Oregon communities shift to overnight collections and prepare for litter ahead of eclipse
- In preparation for the Aug. 21 solar eclipse, and the estimated 100,000 people heading to an event in Madras, OR to view it, local haulers have started adjusting their schedules to beat traffic. In addition to Madras, the eclipse is mainly affecting the Oregon communities of Bend, Redmond, Prineville and Sisters, as reported by KBND and The Bulletin.
- Companies such as Bend Garbage and Recycling, High Country Disposal, Cascade Disposal and Madras Sanitary Service have been working to notify customers of the change for many weeks. Some customers will be expected to place their material out at 4 a.m., instead of the usual 6 a.m. Others are being asked to put it out at 10 p.m. for overnight collection. Waste Management has also advised businesses expecting heavy foot traffic to give them at least 24 hours notice for higher collection volumes
- National, state and local officials are also preparing for an influx of waste and expected littering. Additional containers have been ordered, crews will be working full-time and the U.S. Forest Service has organized post-eclipse volunteer clean-ups, as reported by Fox 12.
NASA described the eclipse as a "once-in-a-lifetime" experience and coastal Oregon has become one of the top spots to witness it happen next week. A music festival in the area has only added to the draw, and local media reports indicate that the influx of traffic is well underway. In addition to disrupting usual collection operations, this will generate far more waste and recycling than these small cities and towns are used to.
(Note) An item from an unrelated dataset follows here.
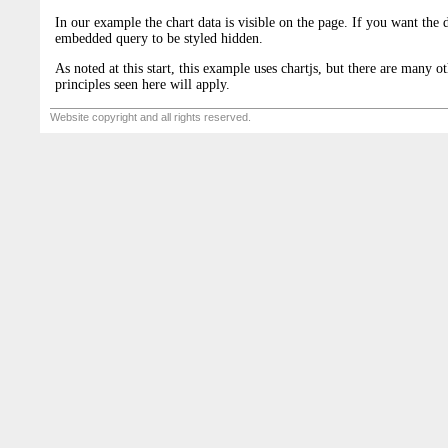
In our example the chart data is visible on the page. If you want the d
embedded query to be styled hidden.
As noted at this start, this example uses chartjs, but there are many ot
principles seen here will apply.
Website copyright and all rights reserved.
These types of special circumstances are yet another example of how route managers and collection workers are expected to be versatile. Last month's heatwave prompted municipal and private collection operations to start earlier in Oregon, Washington, D.C. and Nebraska, among other locations. Snow storms also reliably affect collection schedules, especially in cities where sanitation workers handle the plowing.
As for the waste generated from out-of-towners, dealing with all of that may take longer. Handling waste from special events — as well as diverting it for recycling — is often a long and laborious process. Whether the event is an inauguration, a holiday or a festival, some amount of littering can be expected. Government officials will be pushing the "pack in, pack out" mentality to help avert environmental damage to plant, animal or marine life while the public comes to witness this astral phenomenon.